544 "not been defined.")
--> 545 raise ValueError(message) from e
546
547 # data input validation
ValueError: Distribution `affine` is not yet supported by `scipy.stats.fit` because shape information has not been defined.
The documentation says that the shape is somehow inferred from the signatures of _cdf
and _pdf
, and provides no explanation on how to do this manually. How should I proceed here?
In case you haven't seen it, there are instructions on how to add a new distribution in the scipy manual. Does not seem to be a very refined process.
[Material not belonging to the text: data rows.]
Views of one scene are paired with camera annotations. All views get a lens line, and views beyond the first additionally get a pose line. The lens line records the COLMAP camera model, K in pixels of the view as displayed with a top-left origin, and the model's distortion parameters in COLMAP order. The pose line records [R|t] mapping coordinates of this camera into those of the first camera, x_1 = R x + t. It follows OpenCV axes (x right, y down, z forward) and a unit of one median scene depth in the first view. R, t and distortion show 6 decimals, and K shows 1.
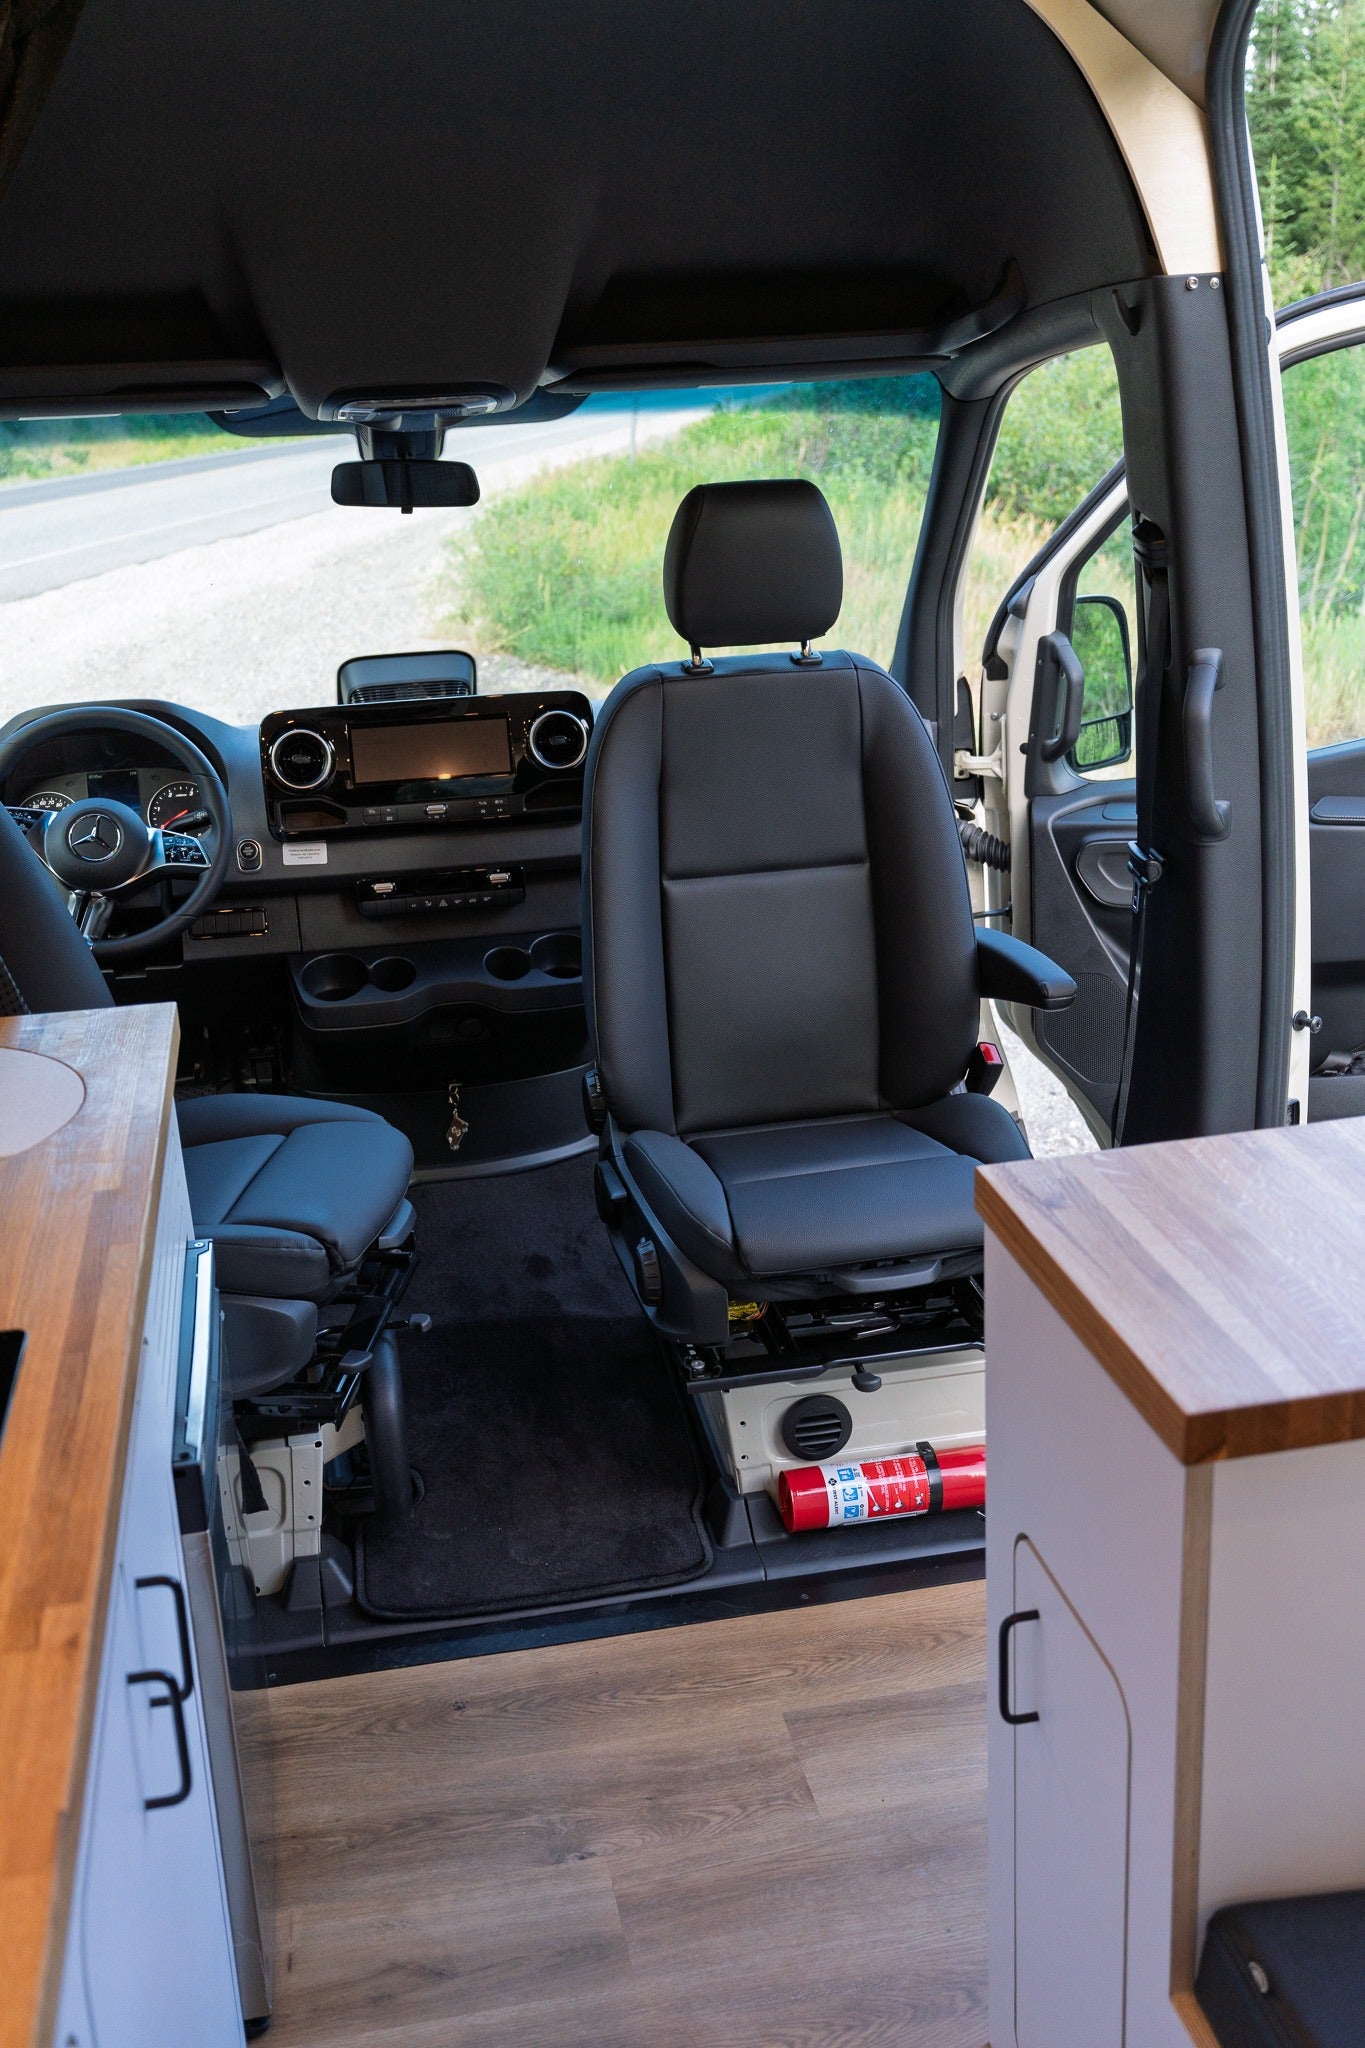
lens RADIAL K [[2034.6, 0, 682.5], [0, 2034.6, 1024.0], [0, 0, 1]] dist [0.010939, 0.006031]
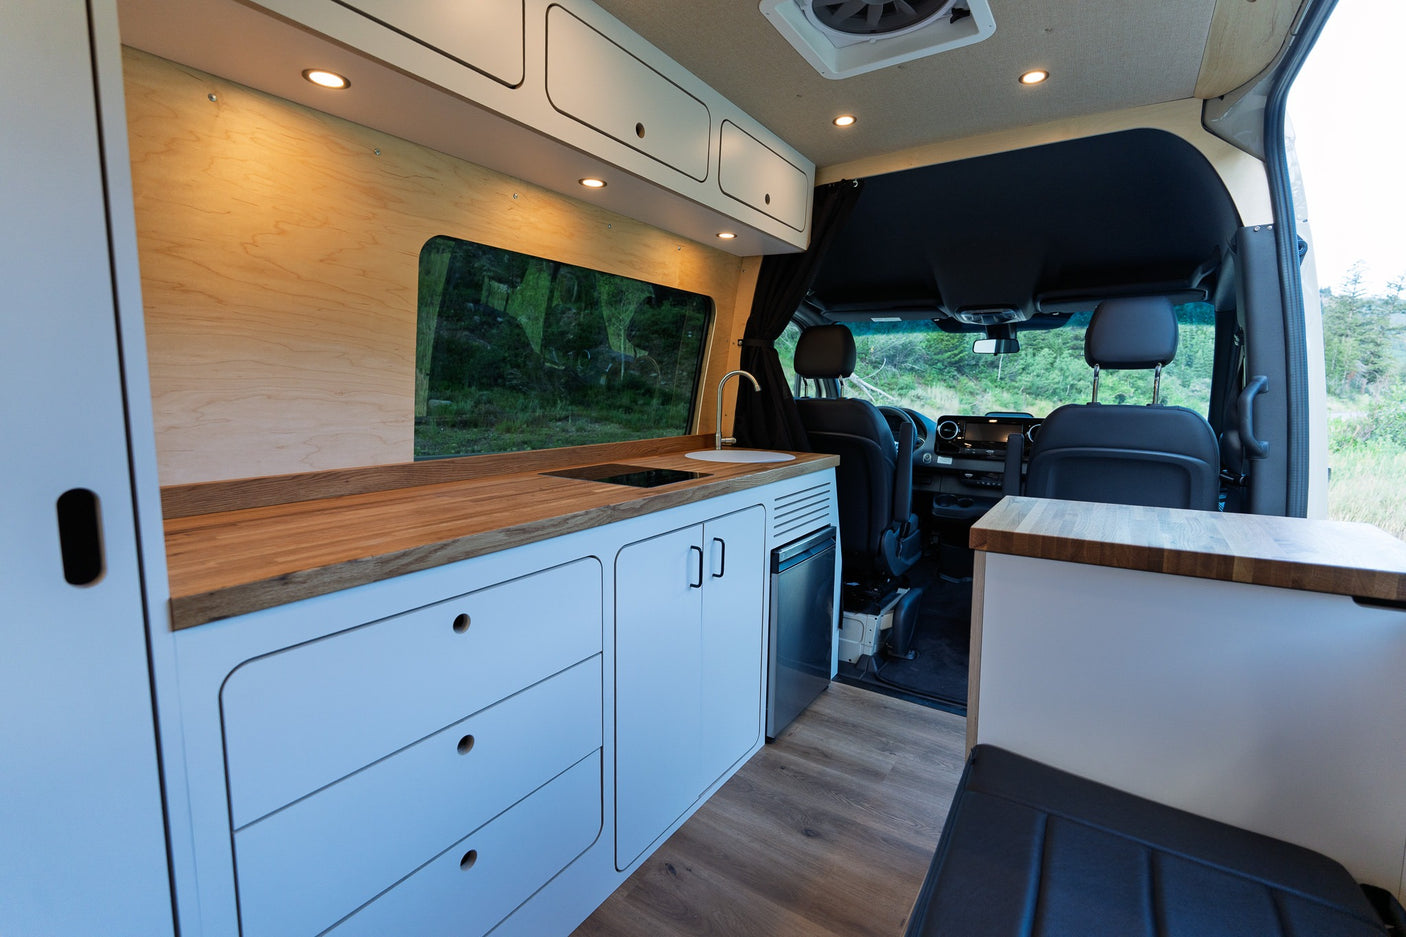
lens RADIAL K [[647.6, 0, 703.0], [0, 647.6, 468.5], [0, 0, 1]] dist [-0.000972, -0.000288]
pose [[0.713181, 0.129373, -0.688937, 0.290055], [-0.262802, 0.960484, -0.091684, 0.143722], [0.649852, 0.246441, 0.718999, 0.045687]]
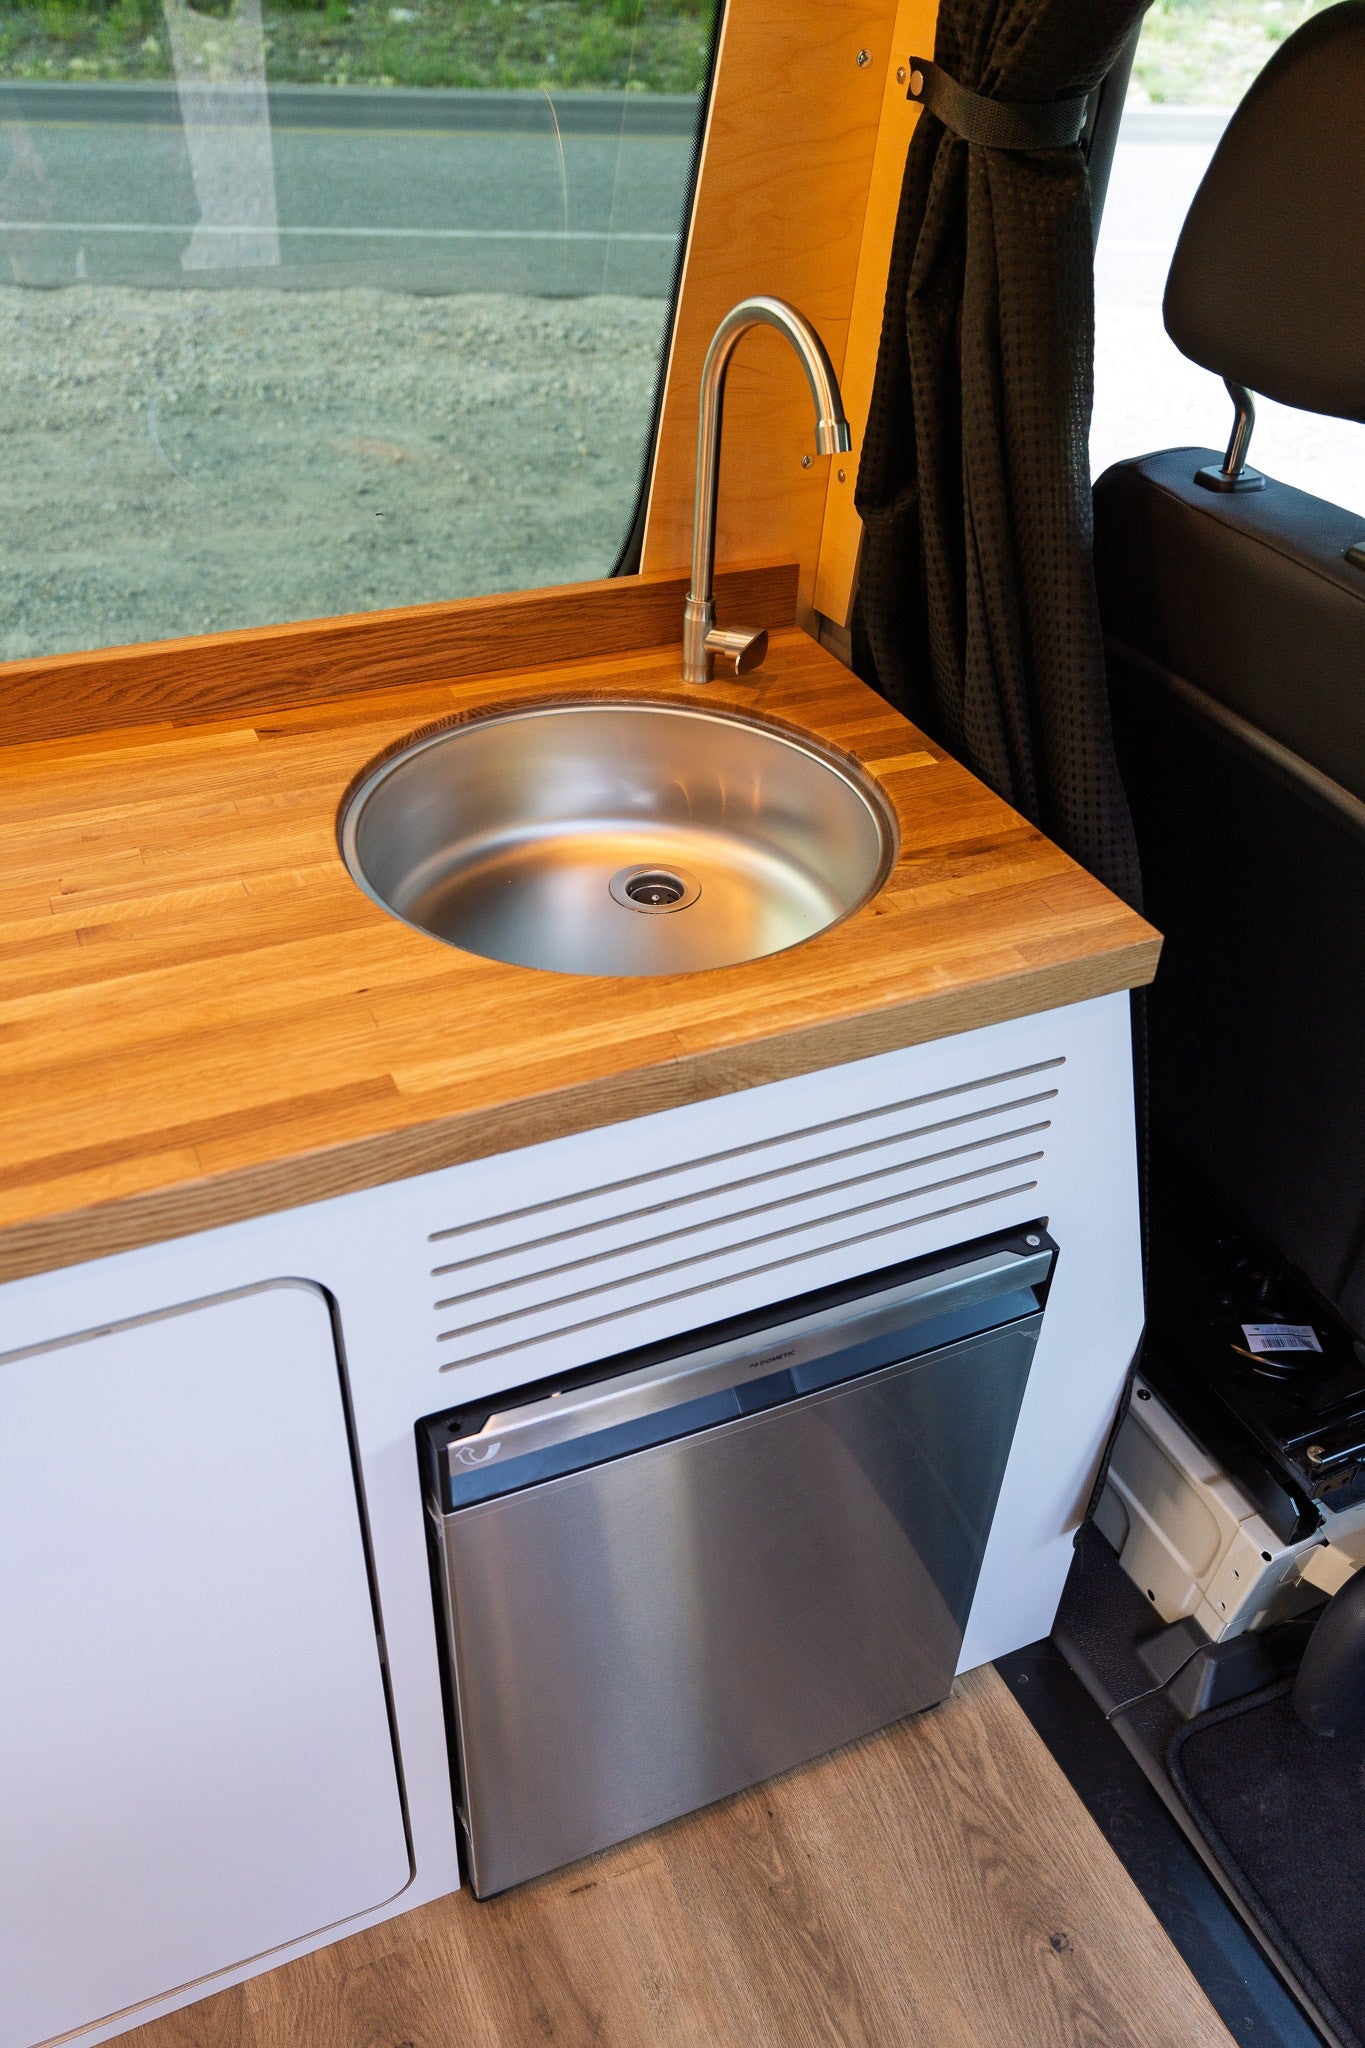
lens RADIAL K [[1609.9, 0, 682.5], [0, 1609.9, 1024.0], [0, 0, 1]] dist [-0.001843, -0.001813]
pose [[0.222245, 0.627533, -0.746197, 0.076030], [-0.360975, 0.763911, 0.534918, -0.158528], [0.905706, 0.150475, 0.396299, 0.563044]]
Following the errors and looking up existing distributions gets you this:
import numpy as np
from scipy import stats
from scipy.stats._distn_infrastructure import (
_ShapeInfo,
)
class affine_distribution_gen(stats.rv_continuous):
def _argcheck(self, c):
return 0 <= c <= 2
def _pdf(self, x, c):
return (2 - 2 * c) * x + c
def _cdf(self, x, c):
return x * (c + x + c * x)
def _shape_info(self):
return [_ShapeInfo("c", False, (0, 2), (True, True))]
_ShapeInfo
arguments are the name of the parameter, whether it's an integer (True or False), domain of the parameter, and whether the lower and upper limit are included or not.